It was warm on the front porch, even though it was still early. I walked slowly down the long driveway, toward the road. Again, Elizabeth did not come after me. I wished it was cooler, wished I’d packed a bagful of food. I would be hot and hungry as I sat in the ditch in front of the flower farm. But I would wait. As long as it took for Grant to leave, even if I had to spend the night by the side of the road, I would wait. Eventually, his truck would rumble through the open gate, leaving the farmhouse exposed.
When it did, I’d sneak inside for what I needed.
Leaning against the bar stool, I debated between showering and preparing a meal. The baby was asleep in the blue room, and I was hungry, but the scent of my own body, sour breast milk mixed with apricot baby oil, was causing me to lose my appetite. I decided on a shower.
I closed and locked the bathroom door out of habit, stripping and stepping under the hot water. My eyes closed, and I guiltily enjoyed the brief moment of solitude. Picking up a bar of soap, I heard a high-pitched wail. It was muffled by the locked door but piercing all the same. Inhaling, I continued to soap my body.
But the baby couldn’t hold on. Her cry picked up both pitch and volume, and came around moments of quiet, desperate gasping. I began to shampoo my hair with frantic speed and let the water run into my ears, attempting to block out the sound. It didn’t work. I had a strange sensation that I could have walked down the stairs, out the door, and across the city, and I still would have been able to hear her, that her cry was connected to my body through more than the physical waves of sound. She needed me, craved me like hunger, and the hunger spread from her body into my own.
Giving in to the sound, I jumped out of the shower, suds clinging to my hair and running in white rivers down my legs. I ran across the living room and reached into the blue room, picking up the rigid, screaming baby. I pressed her to my soapy breast. She opened her mouth and gasped and choked and sucked and repeated it all two or three times before she calmed down enough to nurse. In the shower, the water flowed into the empty ceramic tub and down the drain.
I slid down the wall and sat in the puddle at my feet. If I had owned a clean towel, I might have retrieved it. But there weren’t any, and there wouldn’t be any for a long time. I was no Marlena. I couldn’t carry the baby and a bag of laundry up the hill, pressing quarters into vibrating machines with a hungry mouth on my exposed breast. I wished I had thought about the laundry before the baby was born.
I wished I had thought of a lot of things, now that it was too late. I should have bought diapers, and groceries, and baby clothes. I should have gathered the take-out menus of every restaurant on the hill and memorized the number of a delivery service. I should have found a daycare, or a nanny, or both. I should have bought a stack of parenting books and read every one. I should have decided on a name.

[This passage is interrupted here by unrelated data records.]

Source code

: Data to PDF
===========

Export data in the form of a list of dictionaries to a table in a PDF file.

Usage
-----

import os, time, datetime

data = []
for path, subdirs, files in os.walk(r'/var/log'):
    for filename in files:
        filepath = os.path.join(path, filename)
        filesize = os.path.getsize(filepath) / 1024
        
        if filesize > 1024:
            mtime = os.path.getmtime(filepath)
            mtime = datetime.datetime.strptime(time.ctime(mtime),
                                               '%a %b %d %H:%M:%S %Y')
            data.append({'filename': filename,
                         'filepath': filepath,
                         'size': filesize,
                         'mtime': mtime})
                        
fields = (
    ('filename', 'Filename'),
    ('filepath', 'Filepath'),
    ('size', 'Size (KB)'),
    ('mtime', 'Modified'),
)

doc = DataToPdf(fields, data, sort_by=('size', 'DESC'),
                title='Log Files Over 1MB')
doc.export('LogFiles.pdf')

I couldn’t do any of that now.
The baby and I would use dirty towels, sleep on dirty sheets, and wear dirty clothes. The idea of doing anything other than nursing and trying to nourish my own body was too overwhelming to consider.
We survived Monday, Tuesday, and Wednesday, alone except for a brief food drop from Renata. It was spring; business was picking up, and Renata had never replaced me. Marlena called to tell me she was taking the month to visit relatives in Southern California. She would be back, she said, in time for our April engagements. The phone did not ring again.
On Thursday the baby ate all day. She awoke for her first feeding just after six in the morning and nursed continuously, falling asleep mid-suck every half-hour. If I attempted to remove her from my breast, she startled awake with a deafening shriek. She would sleep only with her face pressed against my naked skin, and when I tried to set her down, no matter how deep in sleep she appeared, she would cry out for more milk.